Because of that their health is very poor and they physically cannot do much and honestly seem to live a pretty miserable life.
They also have lots of chronic pain from working so hard that affects them in retirement. My mom worked in a chair for 12 hours, 60 hours a week and has severe chronic pain from sitting. Being out of shape she can’t stand for very long and chronic pain means she can’t sit very long, she has to spend most of her life in bed.
Personally I believe it’s the best to live life now and have a “soft” retirement, reducing days and hours worked as you age. Human biology is made to work (physically and mentally) and the lack of it degrades our bodies and health.
So It’s technically “never retiring” but personally I think it’s the better option.
You can still have a very succesful retirement but just shift that working energy to yourself. Take up some hobbies and work on them often. Go hiking, cycling, skiing, or paddling. Spend more time with the family, maybe even moving in to help raise grandkids if space allows.
Retirement does not equal sitting on your ass the rest of your life, that sounds more like a mental illness.
I could be wrong, but I think the point that @weeeeum was making is that by the point you retire, your body and mind are so wrecked from having been overworked for 30+ years that ‘just go outside’ is an agonizing prospect. Yeah, if you make it to that point and can still go outside and do fun stuff then great. But if you retire at 65, are male, and American, then you’re retiring at the average healthy life expectancy for your group and on average have about a decade of declining health to ‘look forward to’. Chart
Yes, this is what I meant exactly. My mom has the aforementioned chronic pain from working 60 a week for like 20 years, and my dad had a stroke, partial blindness and high blood pressure after being so stressed at his work. My grandpa is nearly deaf from his time on an aircraft carrier in the Navy to get his GI bill. My great uncle died from asbestos exposure (from the Navy), for his GI bill and never saw retirement at all. Everyone aspired to retire early with tons of cash but ended up ruining their bodies or outright dying.
Instead of looking for a cutoff point to “finally live life”, we should work comfortably and progressively easier as we age, mind and body intact.
A lot of that can be attributed to poor lifestyle choices as well, like smoking, alcohol, drugs, or inactive lifestyles. Some of that can certainly be attributed to too much work, poor conditions and low wages, but humans can certainly be healthy past 65.

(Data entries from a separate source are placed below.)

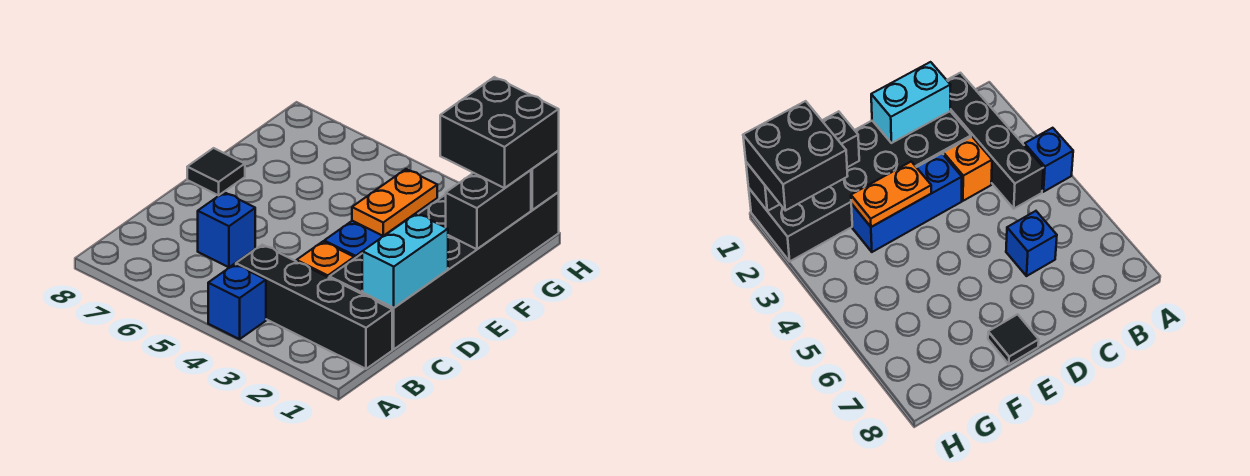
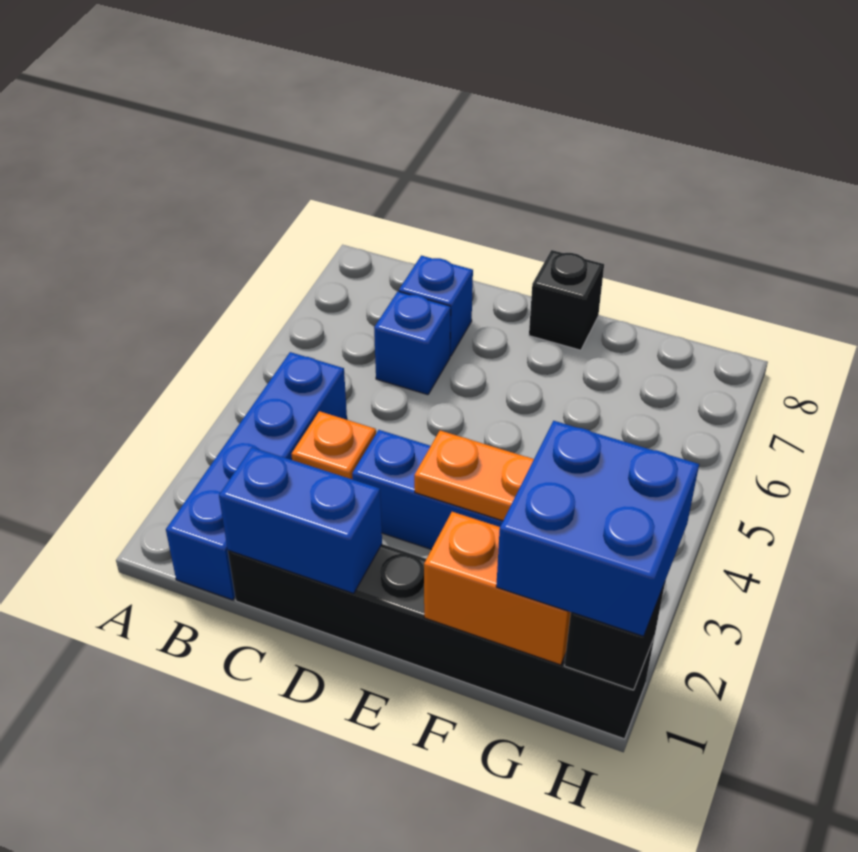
blue 1x1 brick [208,264,266,339] -> blue 1x1 brick moved to [399,256,473,356]
black 1x4 brick [236,245,392,369] -> blue 1x4 brick [166,352,347,600]
black 2x6 brick [330,192,559,349] -> black 1x6 brick [228,544,655,739]
cyan 1x2 brick [362,213,448,308] -> blue 1x2 brick [219,447,382,593]
black 1x1 tile [187,148,245,195] -> black 1x1 brick [529,250,604,350]
black 1x2 brick [446,170,531,249] -> orange 1x2 brick [424,512,571,665]
black 2x2 brick [440,77,559,188] -> blue 2x2 brick [496,421,699,636]

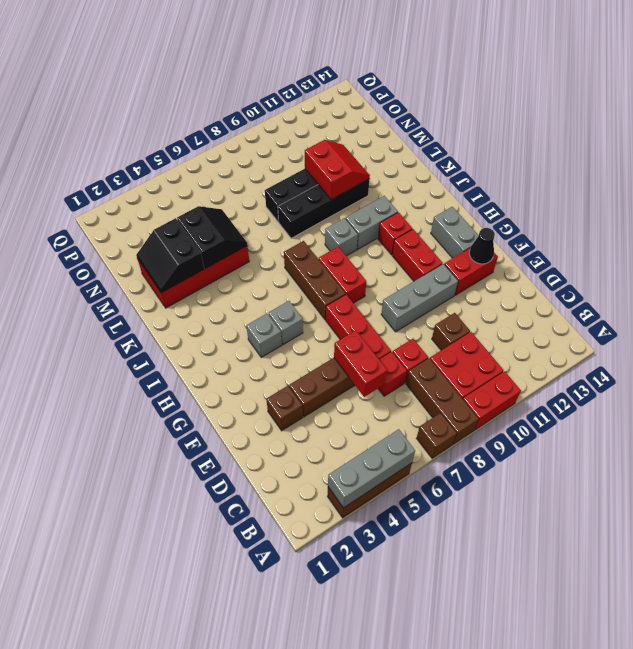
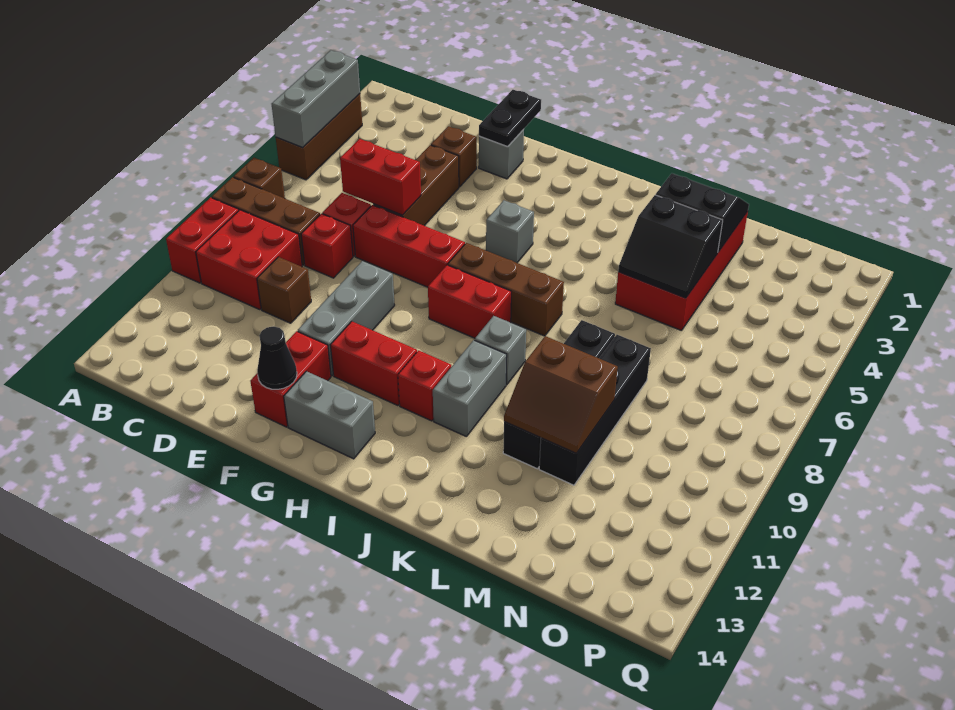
none -> black 1x2 plate [479,90,541,147]
grey 1x1 brick [246,313,282,357] -> grey 1x1 brick moved to [479,129,524,179]
red 2x2 slope [305,140,370,200] -> brown 2x2 slope [504,336,618,453]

And even if people are too sick to enjoy themselves past 65, I don’t see how working longer is better than retiring in that state which is what the article ultimately wants.
I agree that human bodies need mental and physicial stimulation.
Work is often onesided by the end of a career one is burned out on one and uncomfortable with the other.
Your idea is an improvement but i see no reason why producing economic value should be the only way one can be actively healthy.
Many people struggle to staying fit, to make full healthy meals because of theid work/life balance, this is return has an effect on how normally is shaped around our children who lack healthy examples.
Its been shown that when provided with more free time, extra cash. Most people will spend it on improving their health, balance and start builidnf new active habbits based on their own aspirations that can last long into elderhood. Like gardening.